◆ **Goal**:
Lay out every line of the records below as a Markdown table with the columns Row and Line, numbering the rows and omitting blank lines.
### Task inputs
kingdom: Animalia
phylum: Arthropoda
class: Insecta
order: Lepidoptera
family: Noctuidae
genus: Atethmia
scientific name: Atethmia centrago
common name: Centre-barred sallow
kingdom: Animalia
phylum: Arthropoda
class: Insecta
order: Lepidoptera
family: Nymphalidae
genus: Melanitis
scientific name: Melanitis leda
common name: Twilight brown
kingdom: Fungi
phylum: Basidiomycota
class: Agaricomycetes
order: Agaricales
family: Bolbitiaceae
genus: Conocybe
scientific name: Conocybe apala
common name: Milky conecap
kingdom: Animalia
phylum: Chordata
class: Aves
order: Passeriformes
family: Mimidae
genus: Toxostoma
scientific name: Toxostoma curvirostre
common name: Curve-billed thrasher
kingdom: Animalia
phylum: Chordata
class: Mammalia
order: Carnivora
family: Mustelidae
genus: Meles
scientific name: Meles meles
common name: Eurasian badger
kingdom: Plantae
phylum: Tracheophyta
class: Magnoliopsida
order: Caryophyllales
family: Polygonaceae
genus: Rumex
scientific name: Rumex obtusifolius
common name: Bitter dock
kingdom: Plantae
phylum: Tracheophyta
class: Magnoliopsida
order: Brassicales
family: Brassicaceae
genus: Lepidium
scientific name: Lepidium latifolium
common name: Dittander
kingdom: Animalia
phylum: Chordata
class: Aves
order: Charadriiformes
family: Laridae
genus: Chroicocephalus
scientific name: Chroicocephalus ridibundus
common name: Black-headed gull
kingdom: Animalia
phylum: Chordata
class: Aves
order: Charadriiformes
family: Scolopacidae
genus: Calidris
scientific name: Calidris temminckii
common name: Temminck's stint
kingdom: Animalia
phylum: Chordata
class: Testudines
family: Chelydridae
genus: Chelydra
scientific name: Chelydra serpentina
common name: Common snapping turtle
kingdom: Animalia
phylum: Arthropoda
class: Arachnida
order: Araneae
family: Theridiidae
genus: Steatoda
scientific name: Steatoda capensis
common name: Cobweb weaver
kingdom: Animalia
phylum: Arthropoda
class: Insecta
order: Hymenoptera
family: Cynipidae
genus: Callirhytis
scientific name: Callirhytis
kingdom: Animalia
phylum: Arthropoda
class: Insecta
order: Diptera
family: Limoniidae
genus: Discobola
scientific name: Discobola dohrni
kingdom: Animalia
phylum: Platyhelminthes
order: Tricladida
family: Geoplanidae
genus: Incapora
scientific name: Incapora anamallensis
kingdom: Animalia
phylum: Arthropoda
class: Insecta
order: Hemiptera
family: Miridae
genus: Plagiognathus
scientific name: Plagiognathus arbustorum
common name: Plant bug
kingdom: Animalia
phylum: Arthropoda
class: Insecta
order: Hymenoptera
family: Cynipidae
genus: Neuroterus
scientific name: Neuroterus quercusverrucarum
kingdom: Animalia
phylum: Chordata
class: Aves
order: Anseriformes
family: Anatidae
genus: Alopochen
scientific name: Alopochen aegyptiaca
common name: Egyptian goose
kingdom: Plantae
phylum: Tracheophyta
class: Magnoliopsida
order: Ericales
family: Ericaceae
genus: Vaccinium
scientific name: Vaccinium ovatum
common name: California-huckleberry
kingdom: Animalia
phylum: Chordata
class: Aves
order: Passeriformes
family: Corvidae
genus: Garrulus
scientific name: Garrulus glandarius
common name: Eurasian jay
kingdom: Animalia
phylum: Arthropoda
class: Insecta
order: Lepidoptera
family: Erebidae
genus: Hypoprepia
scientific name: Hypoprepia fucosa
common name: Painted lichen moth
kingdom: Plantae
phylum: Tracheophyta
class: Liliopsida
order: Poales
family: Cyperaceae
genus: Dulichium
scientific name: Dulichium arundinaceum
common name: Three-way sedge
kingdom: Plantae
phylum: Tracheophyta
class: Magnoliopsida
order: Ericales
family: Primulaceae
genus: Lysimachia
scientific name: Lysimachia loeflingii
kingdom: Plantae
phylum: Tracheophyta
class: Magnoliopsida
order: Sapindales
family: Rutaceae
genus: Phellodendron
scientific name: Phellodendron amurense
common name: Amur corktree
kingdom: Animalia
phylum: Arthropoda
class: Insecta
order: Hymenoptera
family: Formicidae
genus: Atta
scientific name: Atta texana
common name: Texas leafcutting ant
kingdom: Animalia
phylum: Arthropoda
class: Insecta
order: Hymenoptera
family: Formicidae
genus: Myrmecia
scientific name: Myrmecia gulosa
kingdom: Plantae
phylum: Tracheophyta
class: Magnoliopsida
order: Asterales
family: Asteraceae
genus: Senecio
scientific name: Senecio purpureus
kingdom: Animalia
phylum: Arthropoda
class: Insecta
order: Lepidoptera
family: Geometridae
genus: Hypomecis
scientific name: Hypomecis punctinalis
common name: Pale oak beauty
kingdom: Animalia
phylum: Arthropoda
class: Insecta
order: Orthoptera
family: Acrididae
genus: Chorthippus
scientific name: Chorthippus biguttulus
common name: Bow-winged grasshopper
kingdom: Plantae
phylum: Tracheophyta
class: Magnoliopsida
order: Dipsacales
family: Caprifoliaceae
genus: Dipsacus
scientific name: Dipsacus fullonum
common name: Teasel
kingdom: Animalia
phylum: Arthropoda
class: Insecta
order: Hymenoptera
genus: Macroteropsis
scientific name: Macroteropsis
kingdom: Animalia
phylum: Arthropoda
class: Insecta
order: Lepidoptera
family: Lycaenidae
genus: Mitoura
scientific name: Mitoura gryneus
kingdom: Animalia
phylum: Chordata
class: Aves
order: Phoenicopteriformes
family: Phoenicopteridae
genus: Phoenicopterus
######
◆ **Result of this exercise**:
| Row | Line |
|---|---|
| 1 | kingdom: Animalia |
| 2 | phylum: Arthropoda |
| 3 | class: Insecta |
| 4 | order: Lepidoptera |
| 5 | family: Noctuidae |
| 6 | genus: Atethmia |
| 7 | scientific name: Atethmia centrago |
| 8 | common name: Centre-barred sallow |
| 9 | kingdom: Animalia |
| 10 | phylum: Arthropoda |
| 11 | class: Insecta |
| 12 | order: Lepidoptera |
| 13 | family: Nymphalidae |
| 14 | genus: Melanitis |
| 15 | scientific name: Melanitis leda |
| 16 | common name: Twilight brown |
| 17 | kingdom: Fungi |
| 18 | phylum: Basidiomycota |
| 19 | class: Agaricomycetes |
| 20 | order: Agaricales |
| 21 | family: Bolbitiaceae |
| 22 | genus: Conocybe |
| 23 | scientific name: Conocybe apala |
| 24 | common name: Milky conecap |
| 25 | kingdom: Animalia |
| 26 | phylum: Chordata |
| 27 | class: Aves |
| 28 | order: Passeriformes |
| 29 | family: Mimidae |
| 30 | genus: Toxostoma |
| 31 | scientific name: Toxostoma curvirostre |
| 32 | common name: Curve-billed thrasher |
| 33 | kingdom: Animalia |
| 34 | phylum: Chordata |
| 35 | class: Mammalia |
| 36 | order: Carnivora |
| 37 | family: Mustelidae |
| 38 | genus: Meles |
| 39 | scientific name: Meles meles |
| 40 | common name: Eurasian badger |
| 41 | kingdom: Plantae |
| 42 | phylum: Tracheophyta |
| 43 | class: Magnoliopsida |
| 44 | order: Caryophyllales |
| 45 | family: Polygonaceae |
| 46 | genus: Rumex |
| 47 | scientific name: Rumex obtusifolius |
| 48 | common name: Bitter dock |
| 49 | kingdom: Plantae |
| 50 | phylum: Tracheophyta |
| 51 | class: Magnoliopsida |
| 52 | order: Brassicales |
| 53 | family: Brassicaceae |
| 54 | genus: Lepidium |
| 55 | scientific name: Lepidium latifolium |
| 56 | common name: Dittander |
| 57 | kingdom: Animalia |
| 58 | phylum: Chordata |
| 59 | class: Aves |
| 60 | order: Charadriiformes |
| 61 | family: Laridae |
| 62 | genus: Chroicocephalus |
| 63 | scientific name: Chroicocephalus ridibundus |
| 64 | common name: Black-headed gull |
| 65 | kingdom: Animalia |
| 66 | phylum: Chordata |
| 67 | class: Aves |
| 68 | order: Charadriiformes |
| 69 | family: Scolopacidae |
| 70 | genus: Calidris |
| 71 | scientific name: Calidris temminckii |
| 72 | common name: Temminck's stint |
| 73 | kingdom: Animalia |
| 74 | phylum: Chordata |
| 75 | class: Testudines |
| 76 | family: Chelydridae |
| 77 | genus: Chelydra |
| 78 | scientific name: Chelydra serpentina |
| 79 | common name: Common snapping turtle |
| 80 | kingdom: Animalia |
| 81 | phylum: Arthropoda |
| 82 | class: Arachnida |
| 83 | order: Araneae |
| 84 | family: Theridiidae |
| 85 | genus: Steatoda |
| 86 | scientific name: Steatoda capensis |
| 87 | common name: Cobweb weaver |
| 88 | kingdom: Animalia |
| 89 | phylum: Arthropoda |
| 90 | class: Insecta |
| 91 | order: Hymenoptera |
| 92 | family: Cynipidae |
| 93 | genus: Callirhytis |
| 94 | scientific name: Callirhytis |
| 95 | kingdom: Animalia |
| 96 | phylum: Arthropoda |
| 97 | class: Insecta |
| 98 | order: Diptera |
| 99 | family: Limoniidae |
| 100 | genus: Discobola |
| 101 | scientific name: Discobola dohrni |
| 102 | kingdom: Animalia |
| 103 | phylum: Platyhelminthes |
| 104 | order: Tricladida |
| 105 | family: Geoplanidae |
| 106 | genus: Incapora |
| 107 | scientific name: Incapora anamallensis |
| 108 | kingdom: Animalia |
| 109 | phylum: Arthropoda |
| 110 | class: Insecta |
| 111 | order: Hemiptera |
| 112 | family: Miridae |
| 113 | genus: Plagiognathus |
| 114 | scientific name: Plagiognathus arbustorum |
| 115 | common name: Plant bug |
| 116 | kingdom: Animalia |
| 117 | phylum: Arthropoda |
| 118 | class: Insecta |
| 119 | order: Hymenoptera |
| 120 | family: Cynipidae |
| 121 | genus: Neuroterus |
| 122 | scientific name: Neuroterus quercusverrucarum |
| 123 | kingdom: Animalia |
| 124 | phylum: Chordata |
| 125 | class: Aves |
| 126 | order: Anseriformes |
| 127 | family: Anatidae |
| 128 | genus: Alopochen |
| 129 | scientific name: Alopochen aegyptiaca |
| 130 | common name: Egyptian goose |
| 131 | kingdom: Plantae |
| 132 | phylum: Tracheophyta |
| 133 | class: Magnoliopsida |
| 134 | order: Ericales |
| 135 | family: Ericaceae |
| 136 | genus: Vaccinium |
| 137 | scientific name: Vaccinium ovatum |
| 138 | common name: California-huckleberry |
| 139 | kingdom: Animalia |
| 140 | phylum: Chordata |
| 141 | class: Aves |
| 142 | order: Passeriformes |
| 143 | family: Corvidae |
| 144 | genus: Garrulus |
| 145 | scientific name: Garrulus glandarius |
| 146 | common name: Eurasian jay |
| 147 | kingdom: Animalia |
| 148 | phylum: Arthropoda |
| 149 | class: Insecta |
| 150 | order: Lepidoptera |
| 151 | family: Erebidae |
| 152 | genus: Hypoprepia |
| 153 | scientific name: Hypoprepia fucosa |
| 154 | common name: Painted lichen moth |
| 155 | kingdom: Plantae |
| 156 | phylum: Tracheophyta |
| 157 | class: Liliopsida |
| 158 | order: Poales |
| 159 | family: Cyperaceae |
| 160 | genus: Dulichium |
| 161 | scientific name: Dulichium arundinaceum |
| 162 | common name: Three-way sedge |
| 163 | kingdom: Plantae |
| 164 | phylum: Tracheophyta |
| 165 | class: Magnoliopsida |
| 166 | order: Ericales |
| 167 | family: Primulaceae |
| 168 | genus: Lysimachia |
| 169 | scientific name: Lysimachia loeflingii |
| 170 | kingdom: Plantae |
| 171 | phylum: Tracheophyta |
| 172 | class: Magnoliopsida |
| 173 | order: Sapindales |
| 174 | family: Rutaceae |
| 175 | genus: Phellodendron |
| 176 | scientific name: Phellodendron amurense |
| 177 | common name: Amur corktree |
| 178 | kingdom: Animalia |
| 179 | phylum: Arthropoda |
| 180 | class: Insecta |
| 181 | order: Hymenoptera |
| 182 | family: Formicidae |
| 183 | genus: Atta |
| 184 | scientific name: Atta texana |
| 185 | common name: Texas leafcutting ant |
| 186 | kingdom: Animalia |
| 187 | phylum: Arthropoda |
| 188 | class: Insecta |
| 189 | order: Hymenoptera |
| 190 | family: Formicidae |
| 191 | genus: Myrmecia |
| 192 | scientific name: Myrmecia gulosa |
| 193 | kingdom: Plantae |
| 194 | phylum: Tracheophyta |
| 195 | class: Magnoliopsida |
| 196 | order: Asterales |
| 197 | family: Asteraceae |
| 198 | genus: Senecio |
| 199 | scientific name: Senecio purpureus |
| 200 | kingdom: Animalia |
| 201 | phylum: Arthropoda |
| 202 | class: Insecta |
| 203 | order: Lepidoptera |
| 204 | family: Geometridae |
| 205 | genus: Hypomecis |
| 206 | scientific name: Hypomecis punctinalis |
| 207 | common name: Pale oak beauty |
| 208 | kingdom: Animalia |
| 209 | phylum: Arthropoda |
| 210 | class: Insecta |
| 211 | order: Orthoptera |
| 212 | family: Acrididae |
| 213 | genus: Chorthippus |
| 214 | scientific name: Chorthippus biguttulus |
| 215 | common name: Bow-winged grasshopper |
| 216 | kingdom: Plantae |
| 217 | phylum: Tracheophyta |
| 218 | class: Magnoliopsida |
| 219 | order: Dipsacales |
| 220 | family: Caprifoliaceae |
| 221 | genus: Dipsacus |
| 222 | scientific name: Dipsacus fullonum |
| 223 | common name: Teasel |
| 224 | kingdom: Animalia |
| 225 | phylum: Arthropoda |
| 226 | class: Insecta |
| 227 | order: Hymenoptera |
| 228 | genus: Macroteropsis |
| 229 | scientific name: Macroteropsis |
| 230 | kingdom: Animalia |
| 231 | phylum: Arthropoda |
| 232 | class: Insecta |
| 233 | order: Lepidoptera |
| 234 | family: Lycaenidae |
| 235 | genus: Mitoura |
| 236 | scientific name: Mitoura gryneus |
| 237 | kingdom: Animalia |
| 238 | phylum: Chordata |
| 239 | class: Aves |
| 240 | order: Phoenicopteriformes |
| 241 | family: Phoenicopteridae |
| 242 | genus: Phoenicopterus |